[Requirement]
In your answer, repeat each line of the data exactly.

[Materials provided]
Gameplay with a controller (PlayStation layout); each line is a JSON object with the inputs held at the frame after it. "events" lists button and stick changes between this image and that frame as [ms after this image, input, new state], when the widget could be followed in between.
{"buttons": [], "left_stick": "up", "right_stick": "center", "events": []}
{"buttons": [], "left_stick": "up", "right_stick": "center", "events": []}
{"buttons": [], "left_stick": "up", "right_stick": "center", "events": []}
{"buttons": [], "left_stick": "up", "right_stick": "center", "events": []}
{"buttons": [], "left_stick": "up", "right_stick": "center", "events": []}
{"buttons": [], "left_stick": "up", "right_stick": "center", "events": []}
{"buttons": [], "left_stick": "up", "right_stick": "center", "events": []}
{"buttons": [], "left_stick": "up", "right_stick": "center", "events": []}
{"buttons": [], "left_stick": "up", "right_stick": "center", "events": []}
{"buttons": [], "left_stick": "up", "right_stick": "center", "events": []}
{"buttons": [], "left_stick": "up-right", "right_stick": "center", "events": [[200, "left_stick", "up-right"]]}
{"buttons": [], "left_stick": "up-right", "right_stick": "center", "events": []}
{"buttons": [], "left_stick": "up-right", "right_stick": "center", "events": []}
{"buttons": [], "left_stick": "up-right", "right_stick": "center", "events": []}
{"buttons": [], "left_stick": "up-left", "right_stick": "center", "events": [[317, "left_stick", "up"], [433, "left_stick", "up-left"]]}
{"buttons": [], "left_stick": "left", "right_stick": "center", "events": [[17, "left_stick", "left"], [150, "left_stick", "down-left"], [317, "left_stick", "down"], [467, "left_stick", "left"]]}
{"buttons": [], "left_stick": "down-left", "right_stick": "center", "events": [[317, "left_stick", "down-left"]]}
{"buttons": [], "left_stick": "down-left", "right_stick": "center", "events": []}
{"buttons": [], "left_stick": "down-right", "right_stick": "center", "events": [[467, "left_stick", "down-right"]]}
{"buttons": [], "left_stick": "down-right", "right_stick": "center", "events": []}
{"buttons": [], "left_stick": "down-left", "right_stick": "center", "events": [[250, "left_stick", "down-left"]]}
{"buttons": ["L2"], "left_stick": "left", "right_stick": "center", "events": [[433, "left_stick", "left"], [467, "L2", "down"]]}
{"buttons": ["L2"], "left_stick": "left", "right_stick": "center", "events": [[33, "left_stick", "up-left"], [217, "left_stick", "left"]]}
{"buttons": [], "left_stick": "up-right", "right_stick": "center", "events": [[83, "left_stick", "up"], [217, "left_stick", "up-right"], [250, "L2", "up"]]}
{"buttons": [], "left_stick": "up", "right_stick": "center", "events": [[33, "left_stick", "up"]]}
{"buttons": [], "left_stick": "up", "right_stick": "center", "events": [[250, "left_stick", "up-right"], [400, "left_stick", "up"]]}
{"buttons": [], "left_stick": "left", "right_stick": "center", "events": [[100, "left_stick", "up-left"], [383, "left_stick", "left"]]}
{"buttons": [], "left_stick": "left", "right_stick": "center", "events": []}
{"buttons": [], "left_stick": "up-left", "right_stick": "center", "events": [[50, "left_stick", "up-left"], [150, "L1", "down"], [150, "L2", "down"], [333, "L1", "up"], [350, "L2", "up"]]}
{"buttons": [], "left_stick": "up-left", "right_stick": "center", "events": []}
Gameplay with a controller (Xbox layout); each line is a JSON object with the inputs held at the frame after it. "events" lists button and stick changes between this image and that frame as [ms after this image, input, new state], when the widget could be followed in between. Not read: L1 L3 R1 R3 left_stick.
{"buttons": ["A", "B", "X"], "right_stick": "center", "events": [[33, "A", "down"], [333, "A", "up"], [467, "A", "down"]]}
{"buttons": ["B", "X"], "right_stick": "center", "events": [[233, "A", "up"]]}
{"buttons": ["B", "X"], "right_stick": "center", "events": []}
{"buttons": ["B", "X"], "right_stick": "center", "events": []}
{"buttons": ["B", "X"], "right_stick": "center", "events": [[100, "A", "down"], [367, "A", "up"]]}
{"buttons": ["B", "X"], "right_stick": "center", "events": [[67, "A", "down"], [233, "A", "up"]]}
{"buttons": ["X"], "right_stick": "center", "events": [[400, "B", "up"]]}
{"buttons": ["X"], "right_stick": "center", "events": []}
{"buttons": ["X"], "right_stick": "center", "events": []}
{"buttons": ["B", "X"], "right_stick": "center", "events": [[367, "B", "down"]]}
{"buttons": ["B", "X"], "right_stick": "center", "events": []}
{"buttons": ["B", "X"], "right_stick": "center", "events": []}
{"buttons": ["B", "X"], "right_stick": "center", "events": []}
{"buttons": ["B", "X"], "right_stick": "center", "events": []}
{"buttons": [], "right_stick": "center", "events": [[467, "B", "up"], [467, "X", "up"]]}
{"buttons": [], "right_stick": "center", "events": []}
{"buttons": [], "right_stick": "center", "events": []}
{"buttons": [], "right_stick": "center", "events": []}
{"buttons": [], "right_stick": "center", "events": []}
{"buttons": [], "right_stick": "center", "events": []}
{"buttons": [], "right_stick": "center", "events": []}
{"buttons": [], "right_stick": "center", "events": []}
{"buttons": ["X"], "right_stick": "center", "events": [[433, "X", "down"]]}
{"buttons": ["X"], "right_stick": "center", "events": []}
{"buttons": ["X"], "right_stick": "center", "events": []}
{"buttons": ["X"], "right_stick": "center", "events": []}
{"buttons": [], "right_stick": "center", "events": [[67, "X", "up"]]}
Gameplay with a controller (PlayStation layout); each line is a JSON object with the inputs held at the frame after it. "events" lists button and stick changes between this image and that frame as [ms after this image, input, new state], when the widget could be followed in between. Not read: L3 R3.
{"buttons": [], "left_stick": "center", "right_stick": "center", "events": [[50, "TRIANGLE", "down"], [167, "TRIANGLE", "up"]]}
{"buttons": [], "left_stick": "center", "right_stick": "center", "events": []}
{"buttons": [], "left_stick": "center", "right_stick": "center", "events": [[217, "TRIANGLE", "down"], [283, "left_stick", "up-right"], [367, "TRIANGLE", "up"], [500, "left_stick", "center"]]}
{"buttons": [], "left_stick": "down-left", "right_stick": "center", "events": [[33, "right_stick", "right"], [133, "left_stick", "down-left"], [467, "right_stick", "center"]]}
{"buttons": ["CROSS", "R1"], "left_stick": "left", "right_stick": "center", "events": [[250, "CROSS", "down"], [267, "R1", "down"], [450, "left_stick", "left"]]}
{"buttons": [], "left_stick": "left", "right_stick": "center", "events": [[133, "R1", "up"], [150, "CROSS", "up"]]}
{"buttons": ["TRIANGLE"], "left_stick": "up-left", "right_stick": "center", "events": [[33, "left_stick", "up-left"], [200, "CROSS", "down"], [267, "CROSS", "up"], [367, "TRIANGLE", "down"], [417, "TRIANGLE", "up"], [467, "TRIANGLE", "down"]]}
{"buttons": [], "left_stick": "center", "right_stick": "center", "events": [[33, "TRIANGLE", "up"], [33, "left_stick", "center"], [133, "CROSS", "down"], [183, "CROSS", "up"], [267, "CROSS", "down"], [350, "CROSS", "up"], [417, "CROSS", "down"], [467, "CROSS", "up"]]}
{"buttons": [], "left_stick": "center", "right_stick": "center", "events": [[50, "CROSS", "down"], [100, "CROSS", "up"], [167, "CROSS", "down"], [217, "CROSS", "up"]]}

[Final answer]
Gameplay with a controller (PlayStation layout); each line is a JSON object with the inputs held at the frame after it. "events" lists button and stick changes between this image and that frame as [ms after this image, input, new state], when the widget could be followed in between.
{"buttons": [], "left_stick": "up", "right_stick": "center", "events": []}
{"buttons": [], "left_stick": "up", "right_stick": "center", "events": []}
{"buttons": [], "left_stick": "up", "right_stick": "center", "events": []}
{"buttons": [], "left_stick": "up", "right_stick": "center", "events": []}
{"buttons": [], "left_stick": "up", "right_stick": "center", "events": []}
{"buttons": [], "left_stick": "up", "right_stick": "center", "events": []}
{"buttons": [], "left_stick": "up", "right_stick": "center", "events": []}
{"buttons": [], "left_stick": "up", "right_stick": "center", "events": []}
{"buttons": [], "left_stick": "up", "right_stick": "center", "events": []}
{"buttons": [], "left_stick": "up", "right_stick": "center", "events": []}
{"buttons": [], "left_stick": "up-right", "right_stick": "center", "events": [[200, "left_stick", "up-right"]]}
{"buttons": [], "left_stick": "up-right", "right_stick": "center", "events": []}
{"buttons": [], "left_stick": "up-right", "right_stick": "center", "events": []}
{"buttons": [], "left_stick": "up-right", "right_stick": "center", "events": []}
{"buttons": [], "left_stick": "up-left", "right_stick": "center", "events": [[317, "left_stick", "up"], [433, "left_stick", "up-left"]]}
{"buttons": [], "left_stick": "left", "right_stick": "center", "events": [[17, "left_stick", "left"], [150, "left_stick", "down-left"], [317, "left_stick", "down"], [467, "left_stick", "left"]]}
{"buttons": [], "left_stick": "down-left", "right_stick": "center", "events": [[317, "left_stick", "down-left"]]}
{"buttons": [], "left_stick": "down-left", "right_stick": "center", "events": []}
{"buttons": [], "left_stick": "down-right", "right_stick": "center", "events": [[467, "left_stick", "down-right"]]}
{"buttons": [], "left_stick": "down-right", "right_stick": "center", "events": []}
{"buttons": [], "left_stick": "down-left", "right_stick": "center", "events": [[250, "left_stick", "down-left"]]}
{"buttons": ["L2"], "left_stick": "left", "right_stick": "center", "events": [[433, "left_stick", "left"], [467, "L2", "down"]]}
{"buttons": ["L2"], "left_stick": "left", "right_stick": "center", "events": [[33, "left_stick", "up-left"], [217, "left_stick", "left"]]}
{"buttons": [], "left_stick": "up-right", "right_stick": "center", "events": [[83, "left_stick", "up"], [217, "left_stick", "up-right"], [250, "L2", "up"]]}
{"buttons": [], "left_stick": "up", "right_stick": "center", "events": [[33, "left_stick", "up"]]}
{"buttons": [], "left_stick": "up", "right_stick": "center", "events": [[250, "left_stick", "up-right"], [400, "left_stick", "up"]]}
{"buttons": [], "left_stick": "left", "right_stick": "center", "events": [[100, "left_stick", "up-left"], [383, "left_stick", "left"]]}
{"buttons": [], "left_stick": "left", "right_stick": "center", "events": []}
{"buttons": [], "left_stick": "up-left", "right_stick": "center", "events": [[50, "left_stick", "up-left"], [150, "L1", "down"], [150, "L2", "down"], [333, "L1", "up"], [350, "L2", "up"]]}
{"buttons": [], "left_stick": "up-left", "right_stick": "center", "events": []}
Gameplay with a controller (Xbox layout); each line is a JSON object with the inputs held at the frame after it. "events" lists button and stick changes between this image and that frame as [ms after this image, input, new state], when the widget could be followed in between. Not read: L1 L3 R1 R3 left_stick.
{"buttons": ["A", "B", "X"], "right_stick": "center", "events": [[33, "A", "down"], [333, "A", "up"], [467, "A", "down"]]}
{"buttons": ["B", "X"], "right_stick": "center", "events": [[233, "A", "up"]]}
{"buttons": ["B", "X"], "right_stick": "center", "events": []}
{"buttons": ["B", "X"], "right_stick": "center", "events": []}
{"buttons": ["B", "X"], "right_stick": "center", "events": [[100, "A", "down"], [367, "A", "up"]]}
{"buttons": ["B", "X"], "right_stick": "center", "events": [[67, "A", "down"], [233, "A", "up"]]}
{"buttons": ["X"], "right_stick": "center", "events": [[400, "B", "up"]]}
{"buttons": ["X"], "right_stick": "center", "events": []}
{"buttons": ["X"], "right_stick": "center", "events": []}
{"buttons": ["B", "X"], "right_stick": "center", "events": [[367, "B", "down"]]}
{"buttons": ["B", "X"], "right_stick": "center", "events": []}
{"buttons": ["B", "X"], "right_stick": "center", "events": []}
{"buttons": ["B", "X"], "right_stick": "center", "events": []}
{"buttons": ["B", "X"], "right_stick": "center", "events": []}
{"buttons": [], "right_stick": "center", "events": [[467, "B", "up"], [467, "X", "up"]]}
{"buttons": [], "right_stick": "center", "events": []}
{"buttons": [], "right_stick": "center", "events": []}
{"buttons": [], "right_stick": "center", "events": []}
{"buttons": [], "right_stick": "center", "events": []}
{"buttons": [], "right_stick": "center", "events": []}
{"buttons": [], "right_stick": "center", "events": []}
{"buttons": [], "right_stick": "center", "events": []}
{"buttons": ["X"], "right_stick": "center", "events": [[433, "X", "down"]]}
{"buttons": ["X"], "right_stick": "center", "events": []}
{"buttons": ["X"], "right_stick": "center", "events": []}
{"buttons": ["X"], "right_stick": "center", "events": []}
{"buttons": [], "right_stick": "center", "events": [[67, "X", "up"]]}
Gameplay with a controller (PlayStation layout); each line is a JSON object with the inputs held at the frame after it. "events" lists button and stick changes between this image and that frame as [ms after this image, input, new state], when the widget could be followed in between. Not read: L3 R3.
{"buttons": [], "left_stick": "center", "right_stick": "center", "events": [[50, "TRIANGLE", "down"], [167, "TRIANGLE", "up"]]}
{"buttons": [], "left_stick": "center", "right_stick": "center", "events": []}
{"buttons": [], "left_stick": "center", "right_stick": "center", "events": [[217, "TRIANGLE", "down"], [283, "left_stick", "up-right"], [367, "TRIANGLE", "up"], [500, "left_stick", "center"]]}
{"buttons": [], "left_stick": "down-left", "right_stick": "center", "events": [[33, "right_stick", "right"], [133, "left_stick", "down-left"], [467, "right_stick", "center"]]}
{"buttons": ["CROSS", "R1"], "left_stick": "left", "right_stick": "center", "events": [[250, "CROSS", "down"], [267, "R1", "down"], [450, "left_stick", "left"]]}
{"buttons": [], "left_stick": "left", "right_stick": "center", "events": [[133, "R1", "up"], [150, "CROSS", "up"]]}
{"buttons": ["TRIANGLE"], "left_stick": "up-left", "right_stick": "center", "events": [[33, "left_stick", "up-left"], [200, "CROSS", "down"], [267, "CROSS", "up"], [367, "TRIANGLE", "down"], [417, "TRIANGLE", "up"], [467, "TRIANGLE", "down"]]}
{"buttons": [], "left_stick": "center", "right_stick": "center", "events": [[33, "TRIANGLE", "up"], [33, "left_stick", "center"], [133, "CROSS", "down"], [183, "CROSS", "up"], [267, "CROSS", "down"], [350, "CROSS", "up"], [417, "CROSS", "down"], [467, "CROSS", "up"]]}
{"buttons": [], "left_stick": "center", "right_stick": "center", "events": [[50, "CROSS", "down"], [100, "CROSS", "up"], [167, "CROSS", "down"], [217, "CROSS", "up"]]}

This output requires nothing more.